L’Arlésienne (André Antoine, 1922)

En Camargue, un honnête jeune homme s’entiche d’une gourgandine…

L’Arlésienne est une des réussites les plus éclatantes d’André Antoine cinéaste. D’abord, l’abondance de plans larges sur les décors naturels de Camargue avec le vent qui secoue feuillages et linges, les bergers qui veillent sur les moutons à la belle étoile ou encore les gardians qui ramènent les chevaux à travers les dunes, cette abondance de plans larges, donc, donne un ancrage réaliste à la sombre tragédie d’Alphonse Daudet. Leçon du western, leçon des grands muets suédois, leçon d’André Antoine. Si la première partie paraît un peu laborieuse et confuse par manque d’unité dramatique, c’est toute une petite famille qui finit par exister à l’écran. La synthèse entre des éléments qui semblaient jusqu’ici éparpillés se réalise pleinement lors du remarquable climax qui précède le mariage. Le rythme, auquel participe un montage élaboré, devient alors palpitant et inquiétant. L’Arlésienne resta malheureusement le dernier film d’Antoine.

§ Consigne:
Recopiez mot pour mot l’intégralité de la critique du film L’Arlésienne. Les entrées proviennent d’une source différente de celle du texte.

§ Informations:
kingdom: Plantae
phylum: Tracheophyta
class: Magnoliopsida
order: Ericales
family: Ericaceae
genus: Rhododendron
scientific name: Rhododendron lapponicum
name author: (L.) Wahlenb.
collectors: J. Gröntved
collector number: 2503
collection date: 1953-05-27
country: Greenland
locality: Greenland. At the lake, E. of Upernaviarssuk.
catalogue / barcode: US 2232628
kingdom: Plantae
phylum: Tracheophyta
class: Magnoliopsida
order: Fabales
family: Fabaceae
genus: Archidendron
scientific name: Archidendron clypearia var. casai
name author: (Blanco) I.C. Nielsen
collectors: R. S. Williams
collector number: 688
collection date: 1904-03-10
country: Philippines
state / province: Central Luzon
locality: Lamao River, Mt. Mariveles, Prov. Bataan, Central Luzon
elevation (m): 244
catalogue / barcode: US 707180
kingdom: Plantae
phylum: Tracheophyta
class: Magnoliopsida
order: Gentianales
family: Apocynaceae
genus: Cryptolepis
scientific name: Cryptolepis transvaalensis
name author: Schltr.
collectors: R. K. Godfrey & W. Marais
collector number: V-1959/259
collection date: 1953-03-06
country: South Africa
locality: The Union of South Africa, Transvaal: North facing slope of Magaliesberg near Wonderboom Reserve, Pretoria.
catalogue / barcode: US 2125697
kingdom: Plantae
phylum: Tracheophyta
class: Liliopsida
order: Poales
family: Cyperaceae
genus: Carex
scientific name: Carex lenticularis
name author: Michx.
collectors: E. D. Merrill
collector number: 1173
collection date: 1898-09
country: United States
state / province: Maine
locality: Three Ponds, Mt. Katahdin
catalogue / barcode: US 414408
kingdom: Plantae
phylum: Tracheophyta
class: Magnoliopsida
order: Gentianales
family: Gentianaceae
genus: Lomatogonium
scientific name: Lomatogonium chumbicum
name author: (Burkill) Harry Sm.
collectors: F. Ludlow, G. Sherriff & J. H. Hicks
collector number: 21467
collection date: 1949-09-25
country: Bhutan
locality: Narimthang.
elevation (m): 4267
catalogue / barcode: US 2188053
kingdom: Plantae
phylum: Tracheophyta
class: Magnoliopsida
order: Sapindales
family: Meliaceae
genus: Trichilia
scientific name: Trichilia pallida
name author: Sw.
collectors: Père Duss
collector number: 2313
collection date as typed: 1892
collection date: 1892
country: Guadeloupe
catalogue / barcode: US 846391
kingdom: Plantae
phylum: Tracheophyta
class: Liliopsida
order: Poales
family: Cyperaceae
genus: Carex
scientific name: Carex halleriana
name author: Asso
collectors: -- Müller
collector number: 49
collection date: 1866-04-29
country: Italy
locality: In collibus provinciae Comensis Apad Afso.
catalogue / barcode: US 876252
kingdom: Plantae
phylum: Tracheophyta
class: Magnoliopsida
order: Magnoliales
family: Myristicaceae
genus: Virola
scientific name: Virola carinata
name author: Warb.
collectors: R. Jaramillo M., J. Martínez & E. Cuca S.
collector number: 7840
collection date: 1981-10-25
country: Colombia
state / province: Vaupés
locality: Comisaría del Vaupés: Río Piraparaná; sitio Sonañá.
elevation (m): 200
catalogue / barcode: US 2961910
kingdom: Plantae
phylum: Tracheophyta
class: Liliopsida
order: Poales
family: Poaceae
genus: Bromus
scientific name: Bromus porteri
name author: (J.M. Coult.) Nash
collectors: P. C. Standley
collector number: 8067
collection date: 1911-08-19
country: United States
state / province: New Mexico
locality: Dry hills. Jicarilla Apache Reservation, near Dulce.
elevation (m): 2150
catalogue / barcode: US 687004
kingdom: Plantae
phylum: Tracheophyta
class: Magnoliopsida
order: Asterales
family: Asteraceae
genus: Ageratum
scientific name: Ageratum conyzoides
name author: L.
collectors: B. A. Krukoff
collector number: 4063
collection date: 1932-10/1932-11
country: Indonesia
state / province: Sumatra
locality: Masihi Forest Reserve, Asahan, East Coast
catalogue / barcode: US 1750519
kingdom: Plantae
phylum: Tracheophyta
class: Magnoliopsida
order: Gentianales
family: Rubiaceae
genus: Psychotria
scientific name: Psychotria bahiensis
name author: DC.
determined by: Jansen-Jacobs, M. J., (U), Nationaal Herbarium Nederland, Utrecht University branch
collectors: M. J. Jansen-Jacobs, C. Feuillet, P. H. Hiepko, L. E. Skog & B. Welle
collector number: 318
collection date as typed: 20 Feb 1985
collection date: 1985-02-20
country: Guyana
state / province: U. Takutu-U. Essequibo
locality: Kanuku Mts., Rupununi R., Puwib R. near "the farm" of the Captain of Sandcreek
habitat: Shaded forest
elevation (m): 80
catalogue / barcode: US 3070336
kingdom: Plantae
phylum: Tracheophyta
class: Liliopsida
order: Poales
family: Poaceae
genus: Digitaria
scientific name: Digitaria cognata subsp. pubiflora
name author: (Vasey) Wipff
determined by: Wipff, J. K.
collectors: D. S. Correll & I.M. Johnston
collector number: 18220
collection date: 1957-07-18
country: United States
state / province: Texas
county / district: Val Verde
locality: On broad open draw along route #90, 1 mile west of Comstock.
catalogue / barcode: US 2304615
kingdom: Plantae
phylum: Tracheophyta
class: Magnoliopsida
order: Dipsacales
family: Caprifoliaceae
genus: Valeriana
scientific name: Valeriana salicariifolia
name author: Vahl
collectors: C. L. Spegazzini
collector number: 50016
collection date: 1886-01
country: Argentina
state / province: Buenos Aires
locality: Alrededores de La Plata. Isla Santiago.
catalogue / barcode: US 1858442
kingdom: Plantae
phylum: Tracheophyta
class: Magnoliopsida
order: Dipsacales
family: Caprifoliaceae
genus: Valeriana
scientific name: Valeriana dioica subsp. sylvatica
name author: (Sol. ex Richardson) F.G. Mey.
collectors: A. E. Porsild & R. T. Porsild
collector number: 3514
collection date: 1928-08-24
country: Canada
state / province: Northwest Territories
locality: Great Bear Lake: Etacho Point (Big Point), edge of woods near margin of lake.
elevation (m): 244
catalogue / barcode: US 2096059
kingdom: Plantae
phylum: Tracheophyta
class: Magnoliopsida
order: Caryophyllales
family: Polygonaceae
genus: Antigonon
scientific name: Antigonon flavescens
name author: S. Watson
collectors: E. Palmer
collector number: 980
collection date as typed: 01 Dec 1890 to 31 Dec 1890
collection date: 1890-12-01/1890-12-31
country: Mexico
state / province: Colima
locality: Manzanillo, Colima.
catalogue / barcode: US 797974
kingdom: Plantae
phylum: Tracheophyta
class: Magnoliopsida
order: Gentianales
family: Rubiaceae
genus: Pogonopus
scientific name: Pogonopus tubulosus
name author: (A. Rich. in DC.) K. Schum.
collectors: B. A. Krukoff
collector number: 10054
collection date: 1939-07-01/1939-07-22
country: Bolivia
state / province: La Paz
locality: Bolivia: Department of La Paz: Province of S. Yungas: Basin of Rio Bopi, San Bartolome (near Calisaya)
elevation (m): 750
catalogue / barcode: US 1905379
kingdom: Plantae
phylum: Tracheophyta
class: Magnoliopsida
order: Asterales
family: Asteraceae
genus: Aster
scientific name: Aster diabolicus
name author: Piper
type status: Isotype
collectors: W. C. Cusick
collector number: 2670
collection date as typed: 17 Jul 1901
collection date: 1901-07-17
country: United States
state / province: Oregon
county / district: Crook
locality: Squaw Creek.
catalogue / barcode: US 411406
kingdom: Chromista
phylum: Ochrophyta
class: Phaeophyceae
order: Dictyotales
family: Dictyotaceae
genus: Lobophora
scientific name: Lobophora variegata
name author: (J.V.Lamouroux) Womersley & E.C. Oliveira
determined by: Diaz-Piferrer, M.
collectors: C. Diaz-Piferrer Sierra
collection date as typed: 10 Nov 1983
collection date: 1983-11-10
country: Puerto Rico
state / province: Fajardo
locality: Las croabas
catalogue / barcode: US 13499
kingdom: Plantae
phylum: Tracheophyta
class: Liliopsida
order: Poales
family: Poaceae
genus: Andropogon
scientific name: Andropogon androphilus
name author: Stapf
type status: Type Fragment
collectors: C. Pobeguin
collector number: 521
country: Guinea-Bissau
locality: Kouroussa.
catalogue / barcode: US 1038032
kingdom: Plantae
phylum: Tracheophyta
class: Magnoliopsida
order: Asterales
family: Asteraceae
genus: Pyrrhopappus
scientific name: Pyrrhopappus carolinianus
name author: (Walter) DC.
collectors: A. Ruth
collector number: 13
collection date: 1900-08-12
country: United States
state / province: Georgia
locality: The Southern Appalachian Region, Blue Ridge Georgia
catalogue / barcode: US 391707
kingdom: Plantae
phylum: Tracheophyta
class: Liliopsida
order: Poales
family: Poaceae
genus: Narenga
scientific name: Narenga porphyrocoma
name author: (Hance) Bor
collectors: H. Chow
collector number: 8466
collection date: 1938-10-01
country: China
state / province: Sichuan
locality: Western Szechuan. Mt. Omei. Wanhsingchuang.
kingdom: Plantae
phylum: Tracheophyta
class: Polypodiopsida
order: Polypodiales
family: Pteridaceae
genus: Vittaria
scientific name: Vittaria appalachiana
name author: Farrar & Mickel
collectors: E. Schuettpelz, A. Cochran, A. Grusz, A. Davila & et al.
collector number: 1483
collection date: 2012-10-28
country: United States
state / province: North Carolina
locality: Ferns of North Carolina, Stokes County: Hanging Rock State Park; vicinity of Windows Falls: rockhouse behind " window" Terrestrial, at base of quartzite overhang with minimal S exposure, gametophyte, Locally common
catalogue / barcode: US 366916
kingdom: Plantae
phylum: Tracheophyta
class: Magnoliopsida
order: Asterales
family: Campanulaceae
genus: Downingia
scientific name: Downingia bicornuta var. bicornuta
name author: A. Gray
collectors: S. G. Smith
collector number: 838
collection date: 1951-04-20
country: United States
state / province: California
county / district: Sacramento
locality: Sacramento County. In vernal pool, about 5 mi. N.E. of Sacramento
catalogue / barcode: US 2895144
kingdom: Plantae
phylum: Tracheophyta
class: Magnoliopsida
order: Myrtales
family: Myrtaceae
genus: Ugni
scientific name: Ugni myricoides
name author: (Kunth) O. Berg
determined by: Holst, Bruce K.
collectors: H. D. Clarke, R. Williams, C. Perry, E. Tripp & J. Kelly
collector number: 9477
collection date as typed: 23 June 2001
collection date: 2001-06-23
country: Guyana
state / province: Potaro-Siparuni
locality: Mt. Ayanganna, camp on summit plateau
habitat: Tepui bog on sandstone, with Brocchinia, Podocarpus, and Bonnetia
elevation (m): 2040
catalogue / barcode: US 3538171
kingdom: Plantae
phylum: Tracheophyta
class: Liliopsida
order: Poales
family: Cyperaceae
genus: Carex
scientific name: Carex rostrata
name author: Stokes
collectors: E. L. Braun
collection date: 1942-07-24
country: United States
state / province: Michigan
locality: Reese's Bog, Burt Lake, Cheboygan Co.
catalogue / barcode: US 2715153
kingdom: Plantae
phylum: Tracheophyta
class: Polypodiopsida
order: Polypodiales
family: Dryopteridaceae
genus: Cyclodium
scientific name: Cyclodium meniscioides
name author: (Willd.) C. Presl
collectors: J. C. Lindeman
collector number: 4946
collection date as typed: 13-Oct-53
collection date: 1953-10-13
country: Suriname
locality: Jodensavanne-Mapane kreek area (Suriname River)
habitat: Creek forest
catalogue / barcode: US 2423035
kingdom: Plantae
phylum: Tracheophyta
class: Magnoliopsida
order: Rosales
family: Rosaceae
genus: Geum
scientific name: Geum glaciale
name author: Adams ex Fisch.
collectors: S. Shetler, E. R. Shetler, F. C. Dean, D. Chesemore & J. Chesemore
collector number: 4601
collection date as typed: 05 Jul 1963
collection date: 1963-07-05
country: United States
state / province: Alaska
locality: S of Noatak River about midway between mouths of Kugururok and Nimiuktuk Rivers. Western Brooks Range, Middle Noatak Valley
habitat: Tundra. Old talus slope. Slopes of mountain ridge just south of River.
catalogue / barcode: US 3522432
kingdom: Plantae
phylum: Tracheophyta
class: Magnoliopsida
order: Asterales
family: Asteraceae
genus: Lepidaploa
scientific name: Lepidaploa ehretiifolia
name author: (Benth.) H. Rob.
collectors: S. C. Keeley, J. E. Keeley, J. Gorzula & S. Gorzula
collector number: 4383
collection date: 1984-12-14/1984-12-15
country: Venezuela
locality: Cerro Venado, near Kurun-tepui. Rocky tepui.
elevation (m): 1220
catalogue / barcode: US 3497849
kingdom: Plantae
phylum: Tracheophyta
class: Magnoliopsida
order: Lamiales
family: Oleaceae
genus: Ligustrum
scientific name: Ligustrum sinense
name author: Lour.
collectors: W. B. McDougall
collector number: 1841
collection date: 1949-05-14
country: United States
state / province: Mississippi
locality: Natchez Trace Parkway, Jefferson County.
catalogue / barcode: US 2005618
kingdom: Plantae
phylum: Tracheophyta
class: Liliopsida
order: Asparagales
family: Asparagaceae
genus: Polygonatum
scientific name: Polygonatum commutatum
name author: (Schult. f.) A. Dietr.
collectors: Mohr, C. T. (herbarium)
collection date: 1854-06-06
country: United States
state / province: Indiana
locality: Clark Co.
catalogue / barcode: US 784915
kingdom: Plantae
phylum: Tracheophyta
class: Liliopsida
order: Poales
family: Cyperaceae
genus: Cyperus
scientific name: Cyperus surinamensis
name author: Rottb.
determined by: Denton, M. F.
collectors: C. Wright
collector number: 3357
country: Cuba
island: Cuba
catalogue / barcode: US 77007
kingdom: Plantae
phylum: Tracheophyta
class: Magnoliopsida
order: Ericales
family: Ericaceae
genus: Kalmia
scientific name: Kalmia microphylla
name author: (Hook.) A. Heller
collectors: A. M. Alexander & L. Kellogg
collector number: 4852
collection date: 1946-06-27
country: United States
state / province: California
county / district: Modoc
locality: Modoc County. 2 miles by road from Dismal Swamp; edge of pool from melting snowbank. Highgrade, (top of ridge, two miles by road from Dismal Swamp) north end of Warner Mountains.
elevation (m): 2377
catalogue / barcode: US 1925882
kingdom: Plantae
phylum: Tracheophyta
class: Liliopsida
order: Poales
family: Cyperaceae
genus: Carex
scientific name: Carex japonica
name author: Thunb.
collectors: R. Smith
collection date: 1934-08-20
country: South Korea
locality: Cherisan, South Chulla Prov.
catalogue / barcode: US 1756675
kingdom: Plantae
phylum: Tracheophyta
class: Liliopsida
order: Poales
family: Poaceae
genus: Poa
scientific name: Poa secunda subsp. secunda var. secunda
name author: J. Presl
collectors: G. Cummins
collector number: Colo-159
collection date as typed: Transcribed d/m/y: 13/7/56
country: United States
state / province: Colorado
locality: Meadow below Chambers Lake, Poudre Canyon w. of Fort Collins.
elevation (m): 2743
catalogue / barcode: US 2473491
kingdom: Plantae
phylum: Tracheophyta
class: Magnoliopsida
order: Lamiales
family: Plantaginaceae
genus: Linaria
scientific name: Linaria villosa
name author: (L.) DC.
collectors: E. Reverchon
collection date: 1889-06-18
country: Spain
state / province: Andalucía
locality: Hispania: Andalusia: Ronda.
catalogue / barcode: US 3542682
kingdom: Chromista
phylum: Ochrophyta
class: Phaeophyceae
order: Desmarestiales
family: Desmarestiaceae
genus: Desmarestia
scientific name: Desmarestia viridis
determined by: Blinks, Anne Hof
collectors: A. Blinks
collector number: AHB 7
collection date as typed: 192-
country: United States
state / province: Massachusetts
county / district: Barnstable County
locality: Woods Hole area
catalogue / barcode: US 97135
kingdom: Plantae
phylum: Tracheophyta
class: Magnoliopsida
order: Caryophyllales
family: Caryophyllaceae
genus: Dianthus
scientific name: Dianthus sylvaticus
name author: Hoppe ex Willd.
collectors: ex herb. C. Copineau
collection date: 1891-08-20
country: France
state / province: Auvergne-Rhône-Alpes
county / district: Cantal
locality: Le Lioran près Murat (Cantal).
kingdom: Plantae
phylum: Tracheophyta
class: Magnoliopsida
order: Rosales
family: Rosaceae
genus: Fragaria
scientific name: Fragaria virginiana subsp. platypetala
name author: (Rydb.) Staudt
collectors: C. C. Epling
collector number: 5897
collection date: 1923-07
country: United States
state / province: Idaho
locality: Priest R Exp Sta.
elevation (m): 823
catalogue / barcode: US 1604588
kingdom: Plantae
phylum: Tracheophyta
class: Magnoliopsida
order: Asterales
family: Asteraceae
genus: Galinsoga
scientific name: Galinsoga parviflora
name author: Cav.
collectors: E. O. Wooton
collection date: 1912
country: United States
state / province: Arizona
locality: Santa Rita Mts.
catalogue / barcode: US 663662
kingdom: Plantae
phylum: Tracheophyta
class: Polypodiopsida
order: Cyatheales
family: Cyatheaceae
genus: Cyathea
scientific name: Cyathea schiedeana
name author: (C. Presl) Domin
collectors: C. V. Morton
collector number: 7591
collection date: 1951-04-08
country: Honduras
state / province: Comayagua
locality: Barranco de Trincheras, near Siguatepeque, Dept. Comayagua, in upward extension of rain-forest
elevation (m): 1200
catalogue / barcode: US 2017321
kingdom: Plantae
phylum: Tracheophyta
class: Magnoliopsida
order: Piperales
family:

§ Votre réponse:
L’Arlésienne (André Antoine, 1922)

En Camargue, un honnête jeune homme s’entiche d’une gourgandine…

L’Arlésienne est une des réussites les plus éclatantes d’André Antoine cinéaste. D’abord, l’abondance de plans larges sur les décors naturels de Camargue avec le vent qui secoue feuillages et linges, les bergers qui veillent sur les moutons à la belle étoile ou encore les gardians qui ramènent les chevaux à travers les dunes, cette abondance de plans larges, donc, donne un ancrage réaliste à la sombre tragédie d’Alphonse Daudet. Leçon du western, leçon des grands muets suédois, leçon d’André Antoine. Si la première partie paraît un peu laborieuse et confuse par manque d’unité dramatique, c’est toute une petite famille qui finit par exister à l’écran. La synthèse entre des éléments qui semblaient jusqu’ici éparpillés se réalise pleinement lors du remarquable climax qui précède le mariage. Le rythme, auquel participe un montage élaboré, devient alors palpitant et inquiétant. L’Arlésienne resta malheureusement le dernier film d’Antoine.